Document text:
=== Section Start ===

Zoltan Szabo Reviews

 

Sommelier Zoltan Szabo is a jack of all trades on the Toronto wine scene.  A wine consultant, writer and educator, his vast enological knowledge has been proven time and again through consistently high finishes at International Sommelier competitions.  His dashing personality and skill with the pen make him a personal favourite of mine.  For that reason, I was slightly starstruck to receive an email from Zoltan wishing to try our wines. Casting jitters aside, I had him try our current Five Rows portfolio.  Here are his thoughts:

“The wines are clean, varietally really accurate, honestly-made, not ambitious nor over-blown stylistically speaking, all natural with unmistakable signs of the love of land and winemaking passion.”

2008 Pinot Gris Five Rows, Lowrey Vineyards, St. David’s Bench, Niagara Peninsula VQA

Tastefully done package, some label descriptors are hand-written, also indicating the exact count of the bottle you are tasting, in this case the 112th. The colour has a tiny tint of cooper, characteristic of the grape. Aromas of white peach and pear, white blossoms and spice. Medium bodied with slight oily texture, sweet white summer fruit and orange toffee-nutty flavours, and a pretty long star anise, mineral-accented finish. 57 cases produced. $25.

4 stars out of 5.

2008 Sauvignon Blanc Five Rows, Lowrey Vineyards, St. David’s Bench, Niagara Peninsula VQA

Lime, kiwi, lemon tree blossom bouquet. Light and fresh over the palate with savoury fruit and mineral flavors and the finish brings along very pleasant honeydew melon nuances. A delicate Sauv Blanc here, perfect with pure, Willapa Bay Kumamoto oysters. 64 cases produced.

4 stars out of 5.

2005 Cabernet Sauvignon Five Rows, Lowrey Vineyards, St. David’s Bench, Niagara Peninsula VQA

Classic, old world-style Cab Sauv with aromas and flavours of blueberries, plums, currants, white pepper, tobacco and underlying scorched earth and gamey notes that I seem to find in many of St. David’s Bench reds. Medium plus bodied and dry with soft, melted-in tannins and with neat accents of boysenberries, tar-bitter chocolate and herbaceous finish. Drinking very well right now. 45 cases produced.

4 + stars out of 5.

You can read Zoltan’s blog and find more of his reviews at zoltanszabo.org.

=== Section End ===

Records supplied:
=== Section Start ===

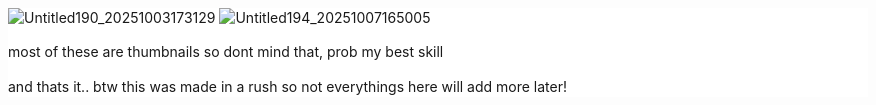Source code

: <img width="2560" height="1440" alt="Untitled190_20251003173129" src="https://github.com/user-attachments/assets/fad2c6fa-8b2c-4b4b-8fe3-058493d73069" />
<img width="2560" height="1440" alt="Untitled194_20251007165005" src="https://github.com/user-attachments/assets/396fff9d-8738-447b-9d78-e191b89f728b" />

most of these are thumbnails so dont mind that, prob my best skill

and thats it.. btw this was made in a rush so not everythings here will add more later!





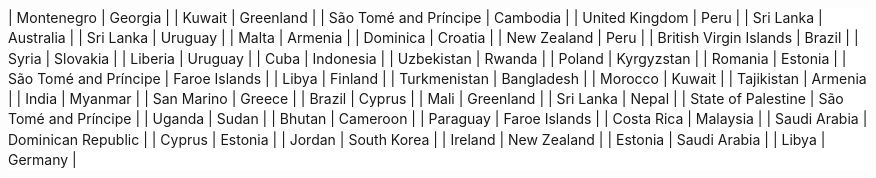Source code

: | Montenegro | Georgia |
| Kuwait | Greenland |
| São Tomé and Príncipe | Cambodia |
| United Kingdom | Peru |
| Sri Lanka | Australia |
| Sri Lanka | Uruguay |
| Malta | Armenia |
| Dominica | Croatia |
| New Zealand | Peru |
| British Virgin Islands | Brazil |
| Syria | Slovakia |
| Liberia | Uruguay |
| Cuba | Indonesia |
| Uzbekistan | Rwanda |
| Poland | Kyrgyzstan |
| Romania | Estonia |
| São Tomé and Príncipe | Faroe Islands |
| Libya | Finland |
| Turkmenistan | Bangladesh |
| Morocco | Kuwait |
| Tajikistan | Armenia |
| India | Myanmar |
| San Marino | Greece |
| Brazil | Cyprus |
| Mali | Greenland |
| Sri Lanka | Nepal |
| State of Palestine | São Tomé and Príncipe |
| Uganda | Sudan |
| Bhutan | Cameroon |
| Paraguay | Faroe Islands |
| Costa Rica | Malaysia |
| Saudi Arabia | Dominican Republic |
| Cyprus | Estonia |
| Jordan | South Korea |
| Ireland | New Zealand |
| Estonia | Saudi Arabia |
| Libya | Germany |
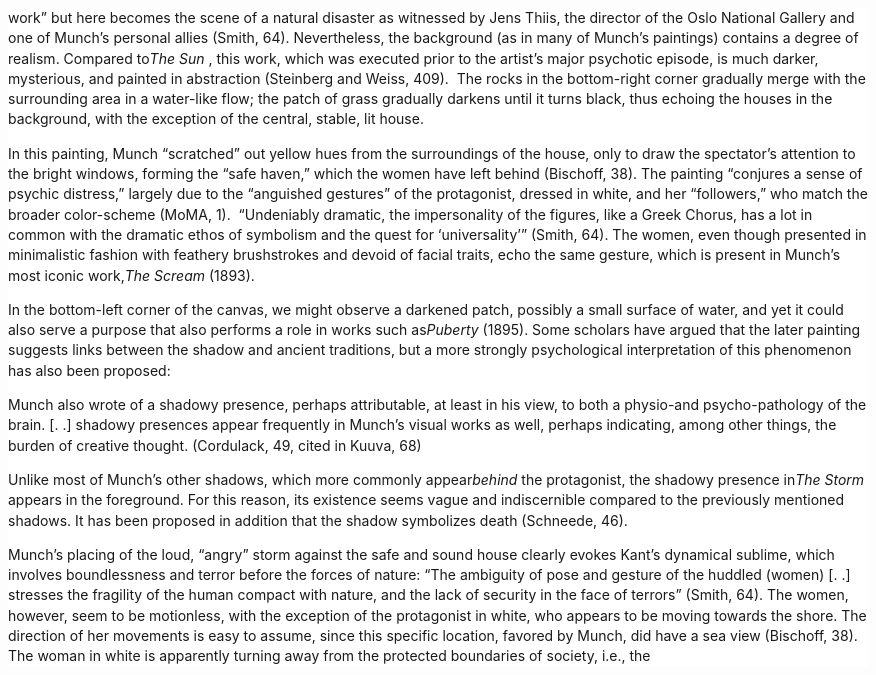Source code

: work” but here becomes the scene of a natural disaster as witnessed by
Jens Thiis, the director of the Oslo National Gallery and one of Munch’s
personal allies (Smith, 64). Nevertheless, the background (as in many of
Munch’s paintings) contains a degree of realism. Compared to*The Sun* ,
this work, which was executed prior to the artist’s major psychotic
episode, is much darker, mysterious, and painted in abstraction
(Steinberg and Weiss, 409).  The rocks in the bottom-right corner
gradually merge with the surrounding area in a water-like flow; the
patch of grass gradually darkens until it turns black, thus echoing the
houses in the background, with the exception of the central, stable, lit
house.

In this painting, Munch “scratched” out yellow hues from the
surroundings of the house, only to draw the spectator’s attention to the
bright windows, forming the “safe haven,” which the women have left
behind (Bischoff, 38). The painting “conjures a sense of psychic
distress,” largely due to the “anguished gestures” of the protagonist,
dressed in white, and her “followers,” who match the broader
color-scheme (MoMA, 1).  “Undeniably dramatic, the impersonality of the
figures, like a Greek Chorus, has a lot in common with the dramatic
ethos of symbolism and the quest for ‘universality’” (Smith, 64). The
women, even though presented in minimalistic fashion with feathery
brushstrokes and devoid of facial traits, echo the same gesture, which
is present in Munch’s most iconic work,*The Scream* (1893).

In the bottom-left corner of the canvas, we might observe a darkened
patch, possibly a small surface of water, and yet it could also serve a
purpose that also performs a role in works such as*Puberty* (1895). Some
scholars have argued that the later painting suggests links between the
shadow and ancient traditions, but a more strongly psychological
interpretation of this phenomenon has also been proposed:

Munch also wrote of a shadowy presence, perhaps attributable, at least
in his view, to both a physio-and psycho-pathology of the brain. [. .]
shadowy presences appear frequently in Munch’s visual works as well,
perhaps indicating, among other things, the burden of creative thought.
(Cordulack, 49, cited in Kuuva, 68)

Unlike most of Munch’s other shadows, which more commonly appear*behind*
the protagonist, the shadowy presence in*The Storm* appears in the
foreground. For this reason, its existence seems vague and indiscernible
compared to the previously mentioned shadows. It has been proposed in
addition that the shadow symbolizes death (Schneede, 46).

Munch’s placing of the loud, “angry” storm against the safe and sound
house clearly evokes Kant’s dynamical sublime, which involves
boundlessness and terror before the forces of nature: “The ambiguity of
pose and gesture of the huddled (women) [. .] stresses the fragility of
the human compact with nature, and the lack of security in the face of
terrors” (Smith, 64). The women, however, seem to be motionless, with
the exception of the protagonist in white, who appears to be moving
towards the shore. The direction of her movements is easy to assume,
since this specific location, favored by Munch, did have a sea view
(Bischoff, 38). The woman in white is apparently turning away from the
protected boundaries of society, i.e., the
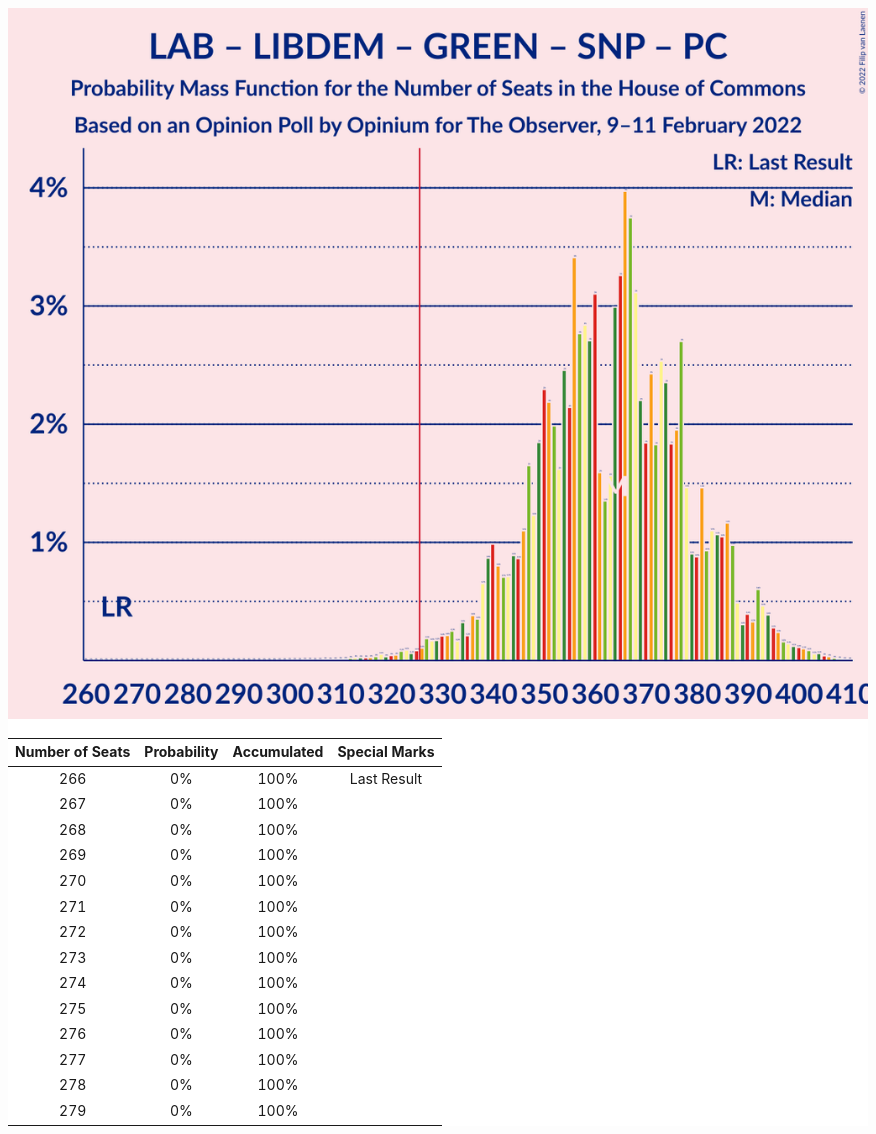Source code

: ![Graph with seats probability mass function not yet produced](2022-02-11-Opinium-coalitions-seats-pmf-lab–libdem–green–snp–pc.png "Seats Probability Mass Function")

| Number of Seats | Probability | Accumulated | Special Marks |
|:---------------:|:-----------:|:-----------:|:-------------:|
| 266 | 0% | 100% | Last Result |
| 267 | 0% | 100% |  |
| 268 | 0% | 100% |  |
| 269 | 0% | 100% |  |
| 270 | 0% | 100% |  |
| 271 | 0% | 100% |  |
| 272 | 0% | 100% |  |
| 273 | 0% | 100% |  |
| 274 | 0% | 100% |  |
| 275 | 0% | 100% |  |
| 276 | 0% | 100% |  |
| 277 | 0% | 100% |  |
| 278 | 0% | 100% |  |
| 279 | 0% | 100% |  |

=== Section End ===

Tasks to perform:
A - In the Zoltan Szabo reviews, how many cases of the 2008 Sauvignon Blanc were produced?
B - For each statement, say whether it agrees with the Zoltan Szabo reviews, and quote the words of the text that decide it: (i) The Pinot Gris bottle tasted was the 112th. (ii) The Cabernet Sauvignon reviewed is from the 2008 vintage. (iii) The Pinot Gris sells for $25.
C - Reproduce the passage of the Zoltan Szabo reviews starting at "Tastefully done package, some" and ending at "64 cases produced.".

Answers to the exercises:
A - 64 cases.

B -
(i) Yes: "in this case the 112th"
(ii) No: "2005 Cabernet Sauvignon Five Rows"
(iii) Yes: "57 cases produced. $25."

C -
Tastefully done package, some label descriptors are hand-written, also indicating the exact count of the bottle you are tasting, in this case the 112th. The colour has a tiny tint of cooper, characteristic of the grape. Aromas of white peach and pear, white blossoms and spice. Medium bodied with slight oily texture, sweet white summer fruit and orange toffee-nutty flavours, and a pretty long star anise, mineral-accented finish. 57 cases produced. $25.

4 stars out of 5.

2008 Sauvignon Blanc Five Rows, Lowrey Vineyards, St. David’s Bench, Niagara Peninsula VQA

Lime, kiwi, lemon tree blossom bouquet. Light and fresh over the palate with savoury fruit and mineral flavors and the finish brings along very pleasant honeydew melon nuances. A delicate Sauv Blanc here, perfect with pure, Willapa Bay Kumamoto oysters. 64 cases produced.